A filibuster would set up the first test of Majority Leader Bill Frist’s promise to employ the “nuclear option” to stop Democrats’ efforts to block judicial nominations.

The situation could become more dramatic because at least one Republican who has been key to preventing filibusters in the past year has raised doubts about whether he will support Mr. Haynes’ confirmation.

Sen. Lindsey Graham, South Carolina Republican, gave Mr. Haynes a tough grilling yesterday in a rare second confirmation hearing before the Judiciary Committee.

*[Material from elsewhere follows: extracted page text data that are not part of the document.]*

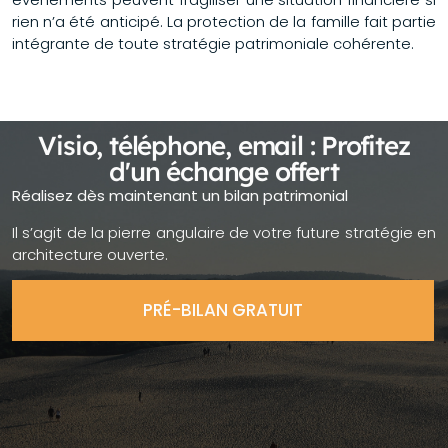
rien n’a été anticipé. La protection de la famille fait partie
intégrante de toute stratégie patrimoniale cohérente.
Visio, téléphone, email : Profitez
d'un échange offert
Réalisez dès maintenant un bilan patrimonial
Il s’agit de la pierre angulaire de votre future stratégie en
architecture ouverte.
PRÉ-BILAN GRATUIT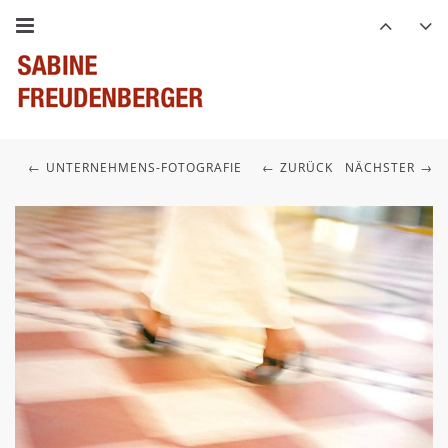
UNTERNEHMENS-FOTOGRAFIE
ZURÜCK
NÄCHSTER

Mr. Graham and several other key Republicans have been critical of the way Mr. Haynes and other Pentagon lawyers drafted administration policies for handling battlefield suspects in the war on terror. Mr. Graham said yesterday that internal memos — which were later repudiated by the administration — led at the very least to confusion among U.S. troops over the degree to which prisoners can be interrogated.

“Time and again, on some of the most fundamental questions of law and policy that have come before the Department of Defense, Mr. Haynes has displayed a shocking failure of legal and moral leadership,” said Sen. Edward M. Kennedy, Massachusetts Democrat. “It is astounding that the administration would continue to press his nomination, even though the subordinates who have followed the policies he authorized have gone to prison.”

While Mr. Haynes was outright condemned by Democrats on the panel, his sparring with Mr. Graham was the sharpest as the senator tried to determine how involved Mr. Haynes was in the original policy memos.

Later, outside the hearing room, Mr. Graham dodged reporters’ questions about whether he could support the nominee.

“Actions have consequences,” he said.

Further complicating the situation is that Mr. Graham is among the so-called “Gang of 14” senators — seven Democrats and seven Republicans — who have made a pact to prevent filibusters except in the case of “extraordinary circumstances.” In return, Republicans such as Mr. Graham promise not to go along with the “nuclear option” unless Democrats lodge a frivolous filibuster.

After his dust-up with Mr. Haynes at yesterday’s hearing, Mr. Graham declined to even rule out that Mr. Haynes poses the “extraordinary circumstance” that would warrant a filibuster.